» Document extract
▼

Children start to learn language by hearing people talk, and talking to your child is one of the easiest things you can do in order to prepare them for literacy. This starts as soon as your child is born.  

And if you’re wondering how just talking with your child helps develop their pre-literacy skills:

  •  Listening to you speak helps children recognize the sounds and parts of speech.
  • Adding new words and information to conversations with children develops their vocabulary and general knowledge, which makes reading easier later
  • Talking with them about shapes, observing what is visually alike and different, or pointing out letters helps prepare them to recognize letters and symbols.
  • Talking with them about signs and logo helps them understand that groups of letters and have meaning (i.e. form words) and that that symbols have meaning (i.e. that a picture of turtle on a street sign means “turtle crossing”)
  • Asking them what kind of books they want to read and talking about books you have read together helps orient children towards books and helps motivate them to want to read

The beauty of talking for pre-literacy development is that you can do it anywhere! At any time! And you probably already are. The goal here, of course, is conversation, which is an exchange and has natural ebbs and flows. You do not need to talk at your child incessantly and without any breaks – this would be exhausting for both of you.

Tips and Recommendations

0-12 months

When you speak to a baby, that baby is learning the specific sounds of your language. You can have a “conversation” with your baby as soon as s/he starts to vocalize. If you listen closely you will hear your baby respond with noises when you speak and your baby will babble using the same sounds they have heard from birth.


  • Have “conversations” with your baby when they want to engage with you – respond to their babbling and pointing with questions, answers, and descriptions
  • Point out objects to your child and name them (Look, a banana! Here is your coat).
  • Pointing to and labelling objects will help your baby make the connection between words and objects.

▲

(Data excerpts)
▼

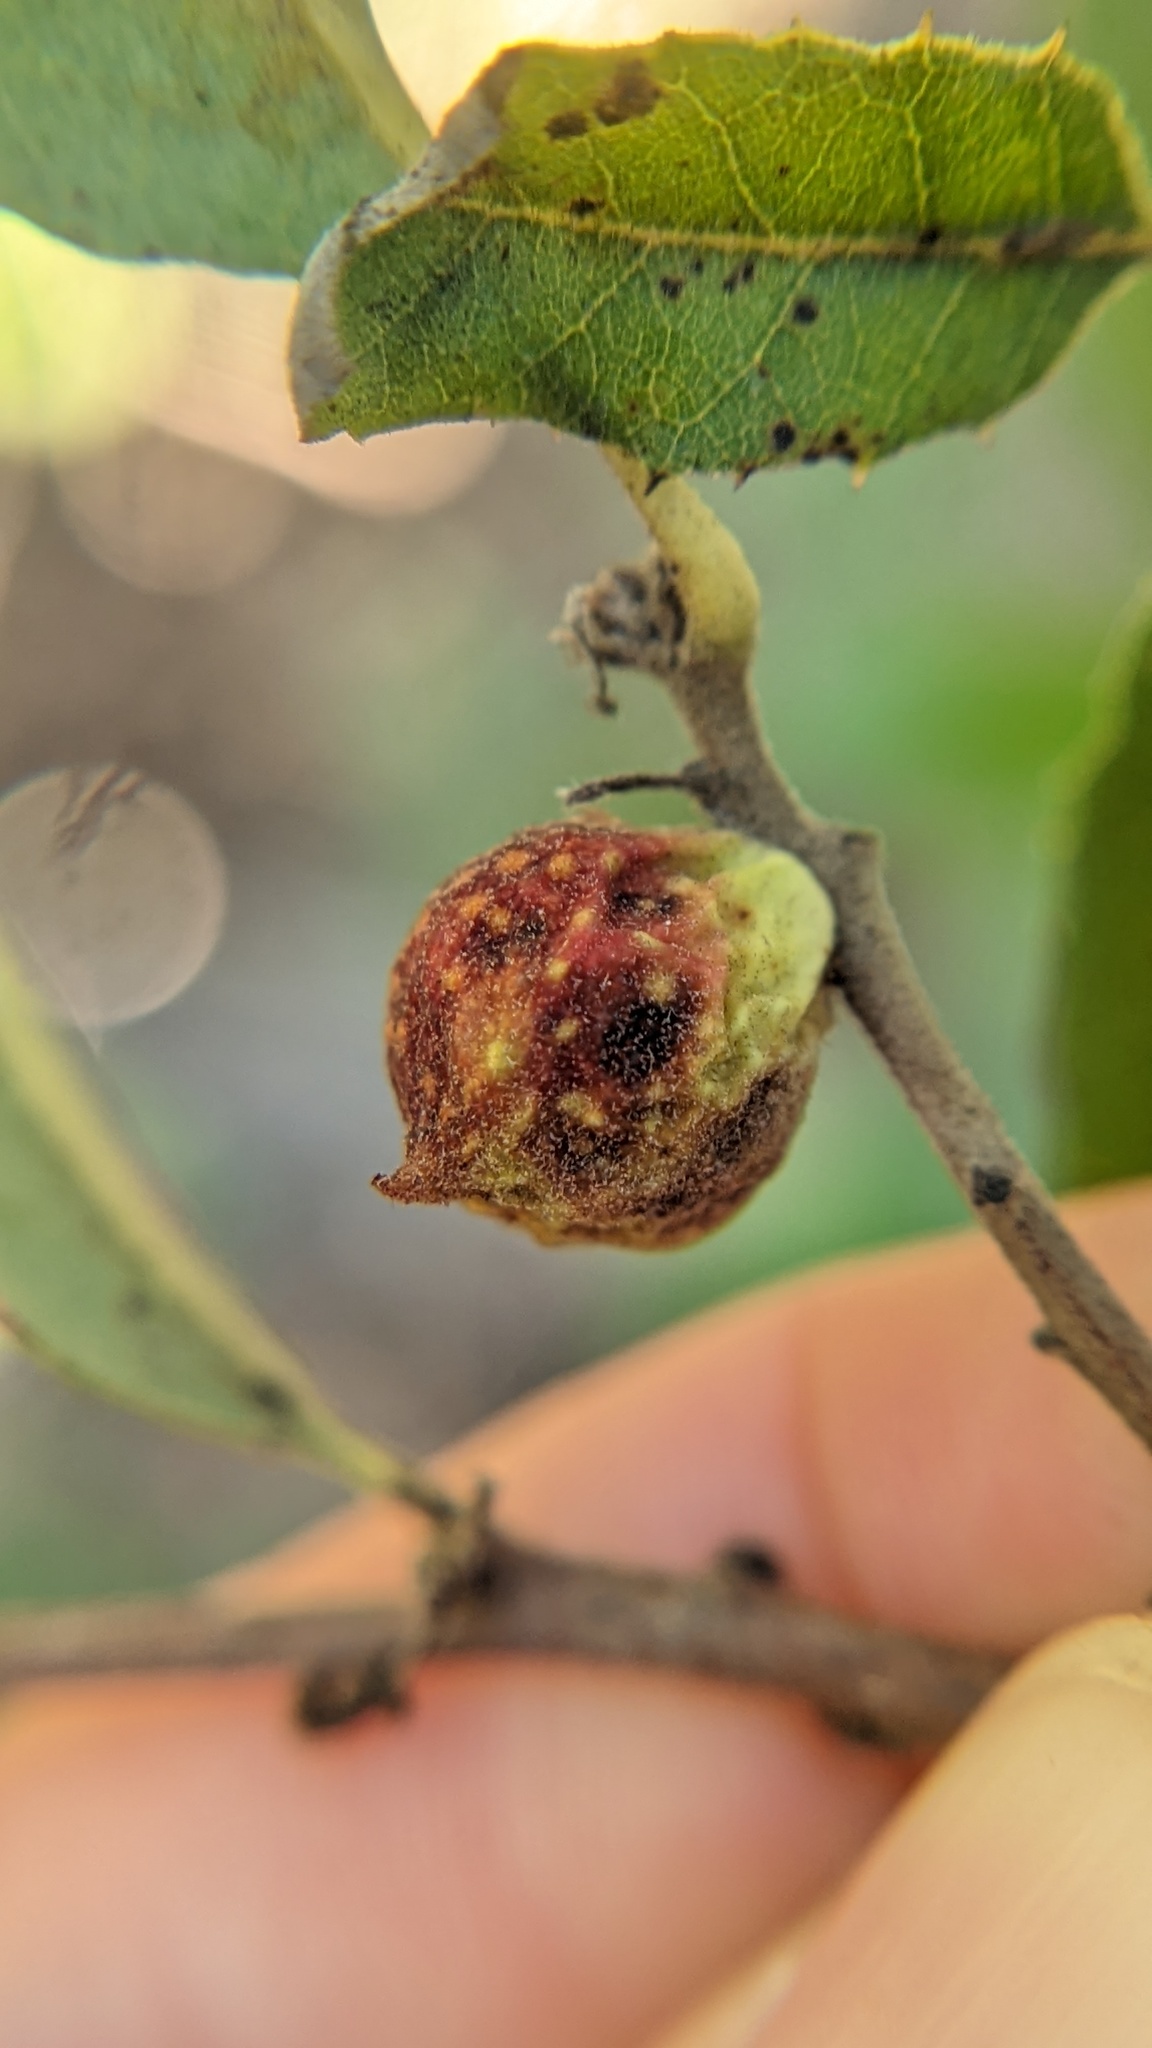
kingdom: Animalia
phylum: Arthropoda
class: Insecta
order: Hymenoptera
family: Cynipidae
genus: Burnettweldia
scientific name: Burnettweldia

▲

» To do
a. Decide whether each statement agrees with the text on talking with children, answering yes or no and quoting the deciding words of the text. (i) Talking with a child begins as soon as the child is born. (ii) Parents should talk to their child without any breaks. (iii) Pointing to and labelling objects helps a baby connect words and objects.
b. Turn the lines of all the records into a numbered list, leaving out blank lines and the pictures.
The text and the records come from separate sources.

» Answers for this exercise
a.
(i) Yes: "This starts as soon as your child is born."
(ii) No: "You do not need to talk at your child incessantly and without any breaks"
(iii) Yes: "Pointing to and labelling objects will help your baby make the connection between words and objects."

b.
1. kingdom: Animalia
2. phylum: Arthropoda
3. class: Insecta
4. order: Hymenoptera
5. family: Cynipidae
6. genus: Burnettweldia
7. scientific name: Burnettweldia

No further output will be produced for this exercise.